There is another way of estimating the number of temples, by considering the number of localities. It is common knowledge that every locality in India has at least one temple, often several. From ancient times, the classical texts of India have enjoined that one should not stay in a place which is not sanctified by the presence of a deity.

The ancient great cities of Ayodhya, Mathura, Haridwar, Kasi, Kanchi and Ujjayani had (and most of them continue to have) several thousands of temples.

We can have some idea of how many temples there were in an average Indian locality in the eighteenth century by using the data of the survey of over 2000 villages in the Chengalpattu region around Madras, conducted by the British during 1767-1774.

The original Tamil records of the survey list the name, location and area of every temple in a locality. Unfortunately the data is not available for all the villages. In the available data, we do come across localities like Perunagar, near Kanchipuram, which had 33 temples. We find that each locality had four to five temples on an average.4

Though there would be enormous regional and sub-regional variations, it would be perhaps not too wrong if we estimate that on the average a locality in India would have four or five temples. And that would place the number of temples in the country to be more than two millions.

According to the 2001 census5 there are about 2.40 million “Census houses” which are classed as “places of worship” in the country. In 1991 this number was only 1.78 million and there has been a growth of 34.5% in the number of such places. It is not clear what the above growth represents. The census does not give the number of Temples, Churches, Mosques etc., separately.6

To be continued.

References

1. Raghavan, The Jagadguru, Madras 1965, p.48-9. Raghaven has reproduced the version of the interviewer, Arthur Koestler, as he published it in The Lotus and the Robot, London, 1960, p.54-63. Koestler says that he brought up the issue of “din and noise in Indian temples.” He then wanted to know whether this was the “reason why Indians with a meditative disposition had to resort to the solitude of the mountains or bury themselves in lonely caves.” The Paramacharya begins his answer by saying, “The case is just the reverse.
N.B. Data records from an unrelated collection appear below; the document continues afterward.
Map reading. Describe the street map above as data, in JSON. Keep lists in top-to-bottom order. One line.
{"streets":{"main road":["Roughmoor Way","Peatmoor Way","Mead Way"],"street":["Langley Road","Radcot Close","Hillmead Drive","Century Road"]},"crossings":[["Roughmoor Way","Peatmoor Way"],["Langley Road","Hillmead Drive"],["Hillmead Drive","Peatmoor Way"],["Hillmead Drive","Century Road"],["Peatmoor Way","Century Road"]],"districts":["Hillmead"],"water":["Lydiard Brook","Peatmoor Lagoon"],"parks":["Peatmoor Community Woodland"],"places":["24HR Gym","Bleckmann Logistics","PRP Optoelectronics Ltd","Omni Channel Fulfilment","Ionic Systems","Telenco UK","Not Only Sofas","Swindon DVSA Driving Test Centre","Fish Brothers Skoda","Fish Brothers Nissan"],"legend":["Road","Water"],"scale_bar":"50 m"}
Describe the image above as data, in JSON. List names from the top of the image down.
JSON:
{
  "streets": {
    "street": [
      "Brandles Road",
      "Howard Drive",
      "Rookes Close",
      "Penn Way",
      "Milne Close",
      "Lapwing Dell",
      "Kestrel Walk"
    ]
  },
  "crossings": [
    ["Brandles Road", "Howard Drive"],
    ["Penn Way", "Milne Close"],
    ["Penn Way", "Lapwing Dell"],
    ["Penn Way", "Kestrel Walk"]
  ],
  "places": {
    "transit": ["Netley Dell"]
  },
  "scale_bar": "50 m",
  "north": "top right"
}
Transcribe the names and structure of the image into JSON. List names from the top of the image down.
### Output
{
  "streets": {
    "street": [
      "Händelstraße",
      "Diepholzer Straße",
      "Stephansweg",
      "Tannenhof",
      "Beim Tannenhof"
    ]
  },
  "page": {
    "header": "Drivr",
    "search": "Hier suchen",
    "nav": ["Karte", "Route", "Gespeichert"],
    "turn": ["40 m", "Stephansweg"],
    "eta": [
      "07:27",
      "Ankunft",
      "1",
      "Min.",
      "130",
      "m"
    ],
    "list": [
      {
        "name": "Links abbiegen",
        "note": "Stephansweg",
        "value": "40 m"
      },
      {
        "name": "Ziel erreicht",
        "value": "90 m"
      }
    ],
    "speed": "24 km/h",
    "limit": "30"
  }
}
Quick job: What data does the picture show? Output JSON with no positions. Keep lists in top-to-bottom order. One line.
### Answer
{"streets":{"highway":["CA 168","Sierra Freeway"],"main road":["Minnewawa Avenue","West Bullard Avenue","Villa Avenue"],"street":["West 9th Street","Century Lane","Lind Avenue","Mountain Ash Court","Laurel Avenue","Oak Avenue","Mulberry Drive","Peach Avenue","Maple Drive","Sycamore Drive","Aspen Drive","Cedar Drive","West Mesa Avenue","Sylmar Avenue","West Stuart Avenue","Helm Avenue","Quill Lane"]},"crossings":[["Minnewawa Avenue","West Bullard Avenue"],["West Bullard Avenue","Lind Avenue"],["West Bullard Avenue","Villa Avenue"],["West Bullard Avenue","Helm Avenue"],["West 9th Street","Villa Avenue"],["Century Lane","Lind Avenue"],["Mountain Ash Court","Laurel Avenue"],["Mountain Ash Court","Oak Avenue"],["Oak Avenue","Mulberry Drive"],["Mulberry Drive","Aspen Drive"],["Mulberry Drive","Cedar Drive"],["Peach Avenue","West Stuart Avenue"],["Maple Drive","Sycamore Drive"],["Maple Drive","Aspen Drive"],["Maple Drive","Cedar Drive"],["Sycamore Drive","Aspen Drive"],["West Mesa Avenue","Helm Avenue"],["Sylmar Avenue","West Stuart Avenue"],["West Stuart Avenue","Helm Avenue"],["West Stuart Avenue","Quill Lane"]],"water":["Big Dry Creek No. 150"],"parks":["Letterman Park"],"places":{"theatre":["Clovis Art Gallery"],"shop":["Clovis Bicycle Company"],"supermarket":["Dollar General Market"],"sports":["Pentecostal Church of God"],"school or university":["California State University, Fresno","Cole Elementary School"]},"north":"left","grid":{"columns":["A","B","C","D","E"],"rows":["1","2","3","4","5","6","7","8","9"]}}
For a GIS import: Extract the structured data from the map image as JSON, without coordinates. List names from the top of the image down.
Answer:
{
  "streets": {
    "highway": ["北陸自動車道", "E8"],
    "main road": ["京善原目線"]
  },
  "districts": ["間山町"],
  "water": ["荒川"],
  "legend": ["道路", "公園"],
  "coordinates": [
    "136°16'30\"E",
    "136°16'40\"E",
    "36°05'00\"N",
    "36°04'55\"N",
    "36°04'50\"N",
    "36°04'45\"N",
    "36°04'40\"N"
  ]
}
Because solitude and a secluded spot have been prescribed from the oldest times, for contemplation, the temples do not have to serve that purpose.” The Acharya then goes on to explain the role of temples in Indian civilisation.

2. Hindu Dharma : The Universal way of Life, Bharatiya Vidya Bhavan, Mumbai 1995, p.660

3. Incidentally the number of Roman Catholic Churches in 1842 in the Madras Presidency was reported to be 847, of which 204 were in Madras city, 253 in the district of Madurai and 190 in Thanjavur.

4. It may be noted that a survey conducted by the Centre for Policy Studies in 1995, in about a hundred localities of the Chengalpattu district, found that the total number of temples had actually increased from what was recorded in the 1770 survey by more than 30%.

5. Census of India 2001, Tables on Houses, Household Amenities and Assets, H-1: Census Houses and the uses to which they are put.

6. According to a Christian missionary source, there were about 100,000 churches in India in 1987 which number has gone up to 350,000 by 2002 (http://www.mnnonline.org/article/5282) . Another source claims: “The number of churches in India has grown from 150,000, 20 years ago to some 400,000 today. That vast expansion means that there are more churches in India today than in the United States of America.” (Martin Robinson & Dwight Smith, Invading Secular Space: Strategies for Tomorrow’s Church , Monarch 2003, p.204). Incidentally the number of churches in the United States of America is estimated around 350,000. Islamic sources estimate the number of waqf properties in India to be around 300,000 in number. (Awkaf Experiences in South Asia, edited by Khalid Rashid, Indian Institute of Objective Studies 2002, page 124). However, it is not clear whether this gives any reasonable estimate of the number of Masjids and Dargahs in India.